QUÉ HACER.
Convierte en una lista breve el párrafo del texto de origen que empieza con «Otro tema lo constituyen», sin perder sus datos principales.

Observar las tendederas en estos días, parece algo de la revista Punch. Si antes mostraban las conocidas sábanas blancas, hoy pueblan los cordeles, sandalias, chancletas y tenis ahorcados con palitos, nasobucos de diferentes colores, tallas y modelos (los hay de andar por casa, de salir a la farmacia, existen combinaciones infinitas), además de jabas, carteras, monederos, todo lavado con fruición. He visto periódicos puestos al sol, recibos del gas, cuentas de la luz, nylon, caretas de soldadores, gorras: un conglomerado de adminículos que nunca antes conocieron la esencia de una lavandería, ahora son expuestos en la tendedera, antes de ser usados, leídos o analizados. Como si el camarada Sol fuera una bola clorada, mágica, todopoderosa. Es cuestión de fe.  

 Si las tendederas antes mostraban las conocidas sábanas blancas, hoy pueblan, entre otros objetos, los nasobucos
de diferentes colores, tallas y modelos. Foto: Tomada de Venceremos

 

Otro tema lo constituyen el aroma y el ruido ambiental. Hasta hace pocos meses, el aroma del café nos despertaba, y el sonido de la válvula de la olla de presión, junto al olor que salía, indicaba que en los altos se hacían chícharos; al lado nuestro, frijoles colorados, y de nuestra cocina se desprendía el olor característico del arroz amarillo, o de rositas de maíz. Ahora, todo huele a salón quirúrgico mezclado con piscina. A desinfectante, a cosa agresiva pero superhigiénica. Y se escuchan los ruiditos de los spray, de los clásicos aparatos de flit, el racarraca de los cepillos de lavar, y el chapoleteo que produce pisar frazadas embadurnadas en soluciones antisépticas.

MATERIAL MOSTRADO.
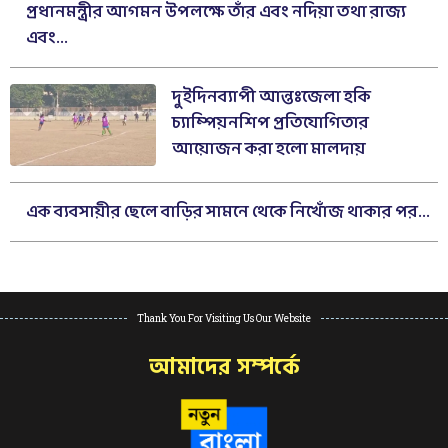
প্রধানমন্ত্রীর আগমন উপলক্ষে তাঁর এবং নদিয়া তথা রাজ্য
এবং...
দুইদিনব্যাপী আন্তঃজেলা হকি
চ্যাম্পিয়নশিপ প্রতিযোগিতার
আয়োজন করা হলো মালদায়
এক ব্যবসায়ীর ছেলে বাড়ির সামনে থেকে নিখোঁজ থাকার পর...
Thank You For Visiting Us Our Website
আমাদের সম্পর্কে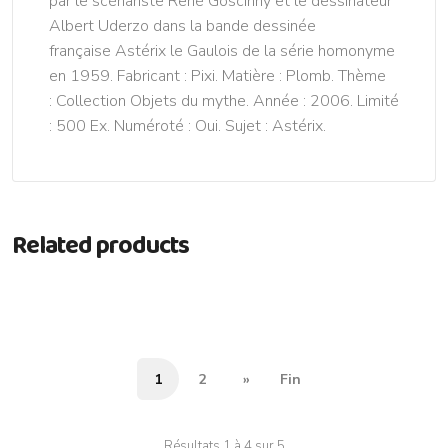
par le scénariste René Goscinny et le dessinateur
Albert Uderzo dans la bande dessinée
française Astérix le Gaulois de la série homonyme
en 1959. Fabricant : Pixi. Matière : Plomb. Thème
: Collection Objets du mythe. Année : 2006. Limité
: 500 Ex. Numéroté : Oui. Sujet : Astérix.
Related products
1
2
»
Fin
Résultats 1 à 4 sur 5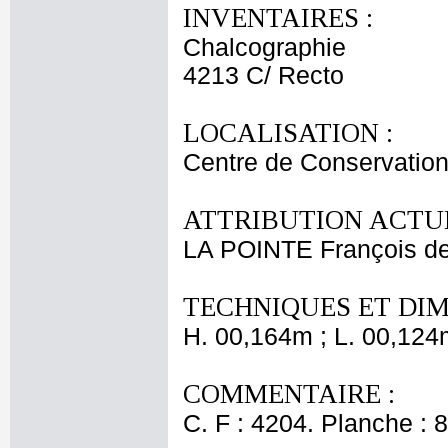
INVENTAIRES :
Chalcographie
4213 C/ Recto
LOCALISATION :
Centre de Conservation
ATTRIBUTION ACTUE
LA POINTE François d
TECHNIQUES ET DIM
H. 00,164m ; L. 00,124
COMMENTAIRE :
C. F : 4204. Planche : 8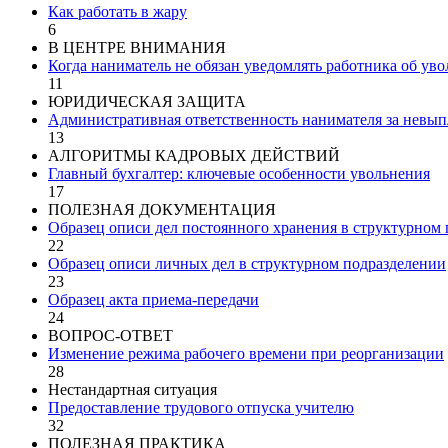
Как работать в жару
6
В ЦЕНТРЕ ВНИМАНИЯ
Когда наниматель не обязан уведомлять работника об ув
11
ЮРИДИЧЕСКАЯ ЗАЩИТА
Административная ответственность нанимателя за невып
13
АЛГОРИТМЫ КАДРОВЫХ ДЕЙСТВИЙ
Главный бухгалтер: ключевые особенности увольнения
17
ПОЛЕЗНАЯ ДОКУМЕНТАЦИЯ
Образец описи дел постоянного хранения в структурном
22
Образец описи личных дел в структурном подразделении
23
Образец акта приема-передачи
24
ВОПРОС-ОТВЕТ
Изменение режима рабочего времени при реорганизации
28
Нестандартная ситуация
Предоставление трудового отпуска учителю
32
ПОЛЕЗНАЯ ПРАКТИКА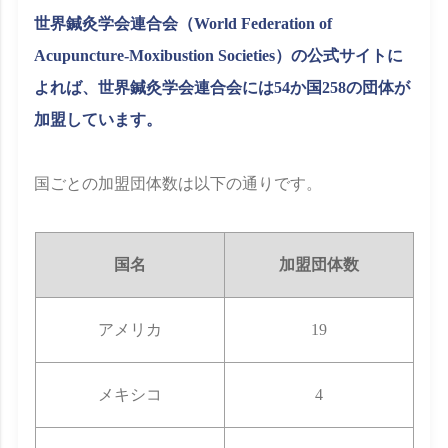
世界鍼灸学会連合会（World Federation of
Acupuncture-Moxibustion Societies）の公式サイトに
よれば、世界鍼灸学会連合会には54か国258の団体が
加盟しています。
国ごとの加盟団体数は以下の通りです。
国名
加盟団体数
アメリカ
19
メキシコ
4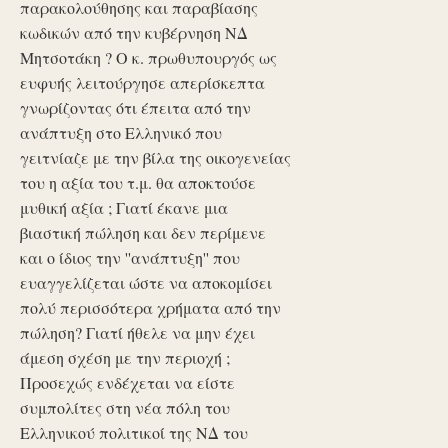
παρακολούθησης και παραβίασης
κωδικών από την κυβέρνηση ΝΔ
Μητσοτάκη ? Ο κ. πρωθυπουργός ως
ευφυής λειτούργησε απερίσκεπτα
γνωρίζοντας ότι έπειτα από την
ανάπτυξη στο Ελληνικό που
γειτνίαζε με την βίλα της οικογενείας
του η αξία του τ.μ. θα αποκτούσε
μυθική αξία ; Γιατί έκανε μια
βιαστική πώληση και δεν περίμενε
και ο ίδιος την ''ανάπτυξη'' που
ευαγγελίζεται ώστε να αποκομίσει
πολύ περισσότερα χρήματα από την
πώληση? Γιατί ήθελε να μην έχει
άμεση σχέση με την περιοχή ;
Προσεχώς ενδέχεται να είστε
συμπολίτες στη νέα πόλη του
Ελληνικού πολιτικοί της ΝΔ του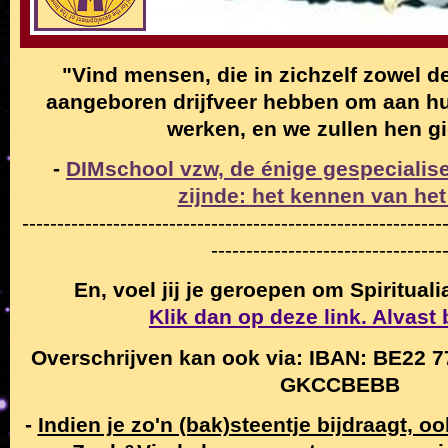
"Vind mensen, die in zichzelf zowel de
aangeboren drijfveer hebben om aan hun
werken, en we zullen hen g
-
DIMschool vzw, de énige gespecialise
zijnde: het kennen van het
------------------------------------------------------------
---------------------------------
En, voel jij je geroepen om Spiritual
Klik dan op deze link. Alvast
Overschrijven kan ook via: IBAN: BE22 7
GKCCBEBB
-
Indien je zo'n (bak)steentje bijdraagt, o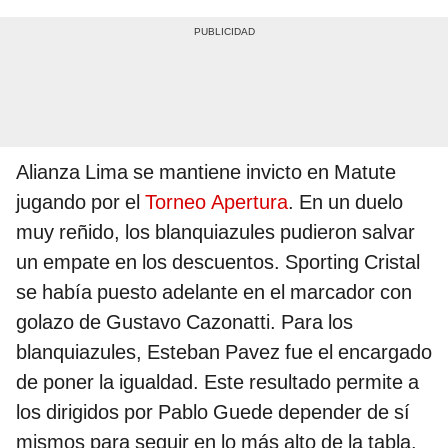
Alianza Lima se mantiene invicto en Matute
jugando por el
Torneo Apertura
. En un duelo
muy reñido, los blanquiazules pudieron salvar
un empate en los descuentos. Sporting Cristal
se había puesto adelante en el marcador con
golazo de Gustavo Cazonatti. Para los
blanquiazules, Esteban Pavez fue el encargado
de poner la igualdad. Este resultado permite a
los dirigidos por Pablo Guede depender de sí
mismos para seguir en lo más alto de la tabla.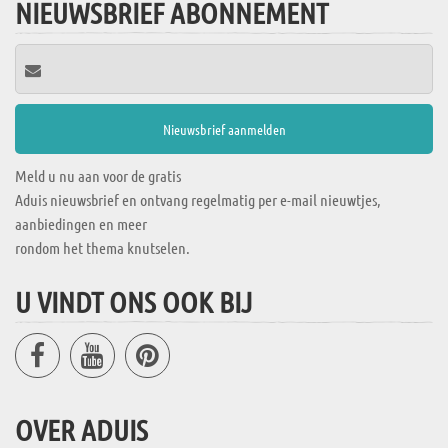
NIEUWSBRIEF ABONNEMENT
Meld u nu aan voor de gratis
Aduis nieuwsbrief en ontvang regelmatig per e-mail nieuwtjes,
aanbiedingen en meer
rondom het thema knutselen.
U VINDT ONS OOK BIJ
OVER ADUIS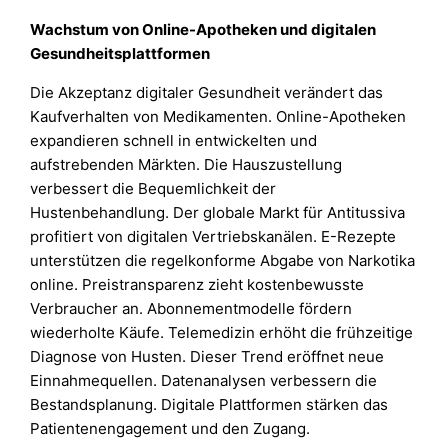
Wachstum von Online-Apotheken und digitalen
Gesundheitsplattformen
Die Akzeptanz digitaler Gesundheit verändert das
Kaufverhalten von Medikamenten. Online-Apotheken
expandieren schnell in entwickelten und
aufstrebenden Märkten. Die Hauszustellung
verbessert die Bequemlichkeit der
Hustenbehandlung. Der globale Markt für Antitussiva
profitiert von digitalen Vertriebskanälen. E-Rezepte
unterstützen die regelkonforme Abgabe von Narkotika
online. Preistransparenz zieht kostenbewusste
Verbraucher an. Abonnementmodelle fördern
wiederholte Käufe. Telemedizin erhöht die frühzeitige
Diagnose von Husten. Dieser Trend eröffnet neue
Einnahmequellen. Datenanalysen verbessern die
Bestandsplanung. Digitale Plattformen stärken das
Patientenengagement und den Zugang.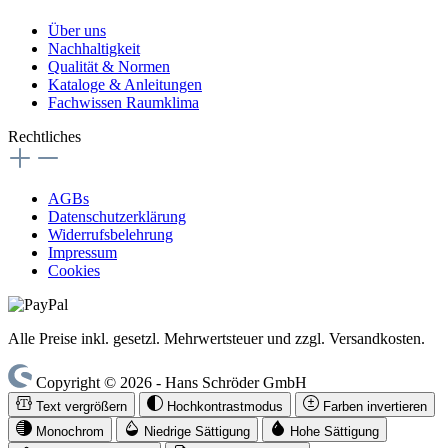
Über uns
Nachhaltigkeit
Qualität & Normen
Kataloge & Anleitungen
Fachwissen Raumklima
Rechtliches
AGBs
Datenschutzerklärung
Widerrufsbelehrung
Impressum
Cookies
Alle Preise inkl. gesetzl. Mehrwertsteuer und zzgl. Versandkosten.
Copyright © 2026 - Hans Schröder GmbH
Text vergrößern
Hochkontrastmodus
Farben invertieren
Monochrom
Niedrige Sättigung
Hohe Sättigung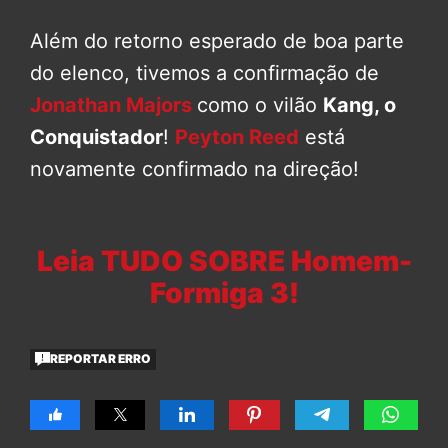
Além do retorno esperado de boa parte
do elenco, tivemos a confirmação de
Jonathan Majors
como o vilão
Kang, o
Conquistador
!
Peyton Reed
está
novamente confirmado na direção!
Leia TUDO SOBRE Homem-
Formiga 3!
REPORTAR ERRO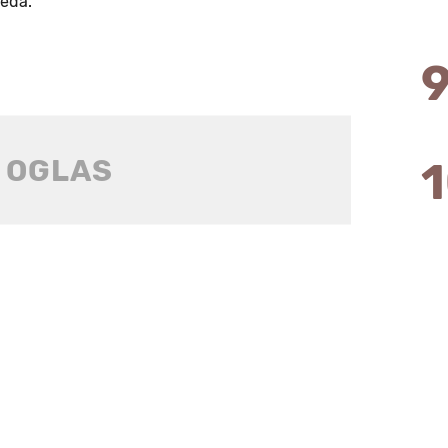
leda.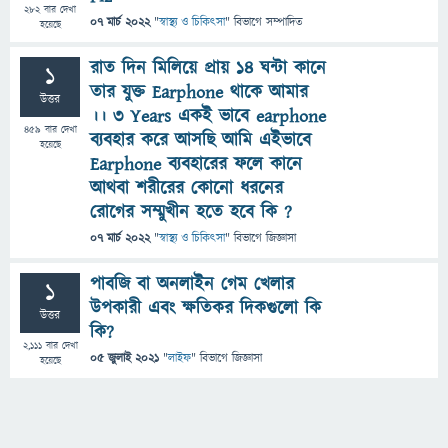
282
বার দেখা
07 মার্চ 2022
"
স্বাস্থ্য ও চিকিৎসা
" বিভাগে
সম্পাদিত
হয়েছে
রাত দিন মিলিয়ে প্রায় 14 ঘন্টা কানে
1
তার যুক্ত Earphone থাকে আমার
উত্তর
।। 3 Years একই ভাবে earphone
459
বার দেখা
ব্যবহার করে আসছি আমি এইভাবে
হয়েছে
Earphone ব্যবহারের ফলে কানে
আথবা শরীরের কোনো ধরনের
রোগের সম্মুখীন হতে হবে কি ?
07 মার্চ 2022
"
স্বাস্থ্য ও চিকিৎসা
" বিভাগে
জিজ্ঞাসা
পাবজি বা অনলাইন গেম খেলার
1
উপকারী এবং ক্ষতিকর দিকগুলো কি
উত্তর
কি?
2,111
বার দেখা
05 জুলাই 2021
"
লাইফ
" বিভাগে
জিজ্ঞাসা
হয়েছে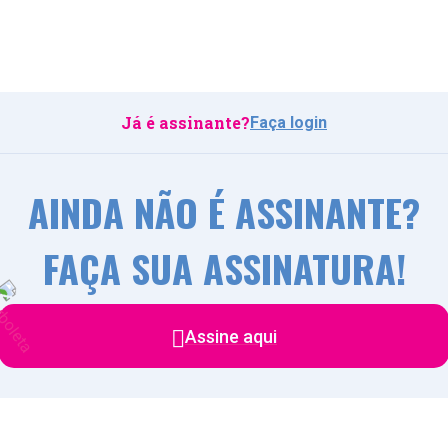
Já é assinante?
Faça login
AINDA NÃO É ASSINANTE?
FAÇA SUA ASSINATURA!
Assine aqui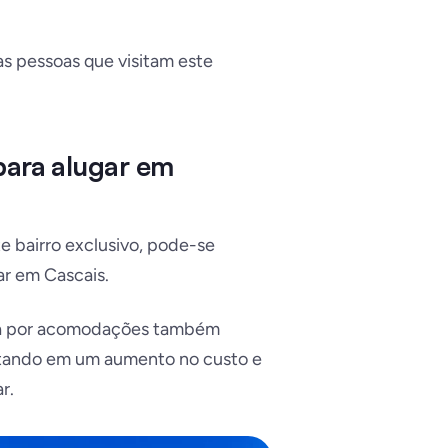
as pessoas que visitam este
para alugar em
e bairro exclusivo, pode-se
ar em Cascais.
nda por acomodações também
ultando em um aumento no custo e
r.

RESPUESTA ESPERADA.
- El tema es el olor y el ruido del ambiente.
- Hasta hace pocos meses, el olor del café nos despertaba.
- El sonido de la válvula de la olla de presión y su olor avisaban que en los altos se hacían chícharos.
- Al lado se cocinaban frijoles colorados.
- De nuestra cocina salía olor a arroz amarillo o a rositas de maíz.
- Ahora todo huele a salón quirúrgico mezclado con piscina, a desinfectante, a algo agresivo pero superhigiénico.
- Se oyen los sprays, los aparatos de flit y el racarraca de los cepillos de lavar.
- También se oye el ruido de pisar frazadas embadurnadas en soluciones antisépticas.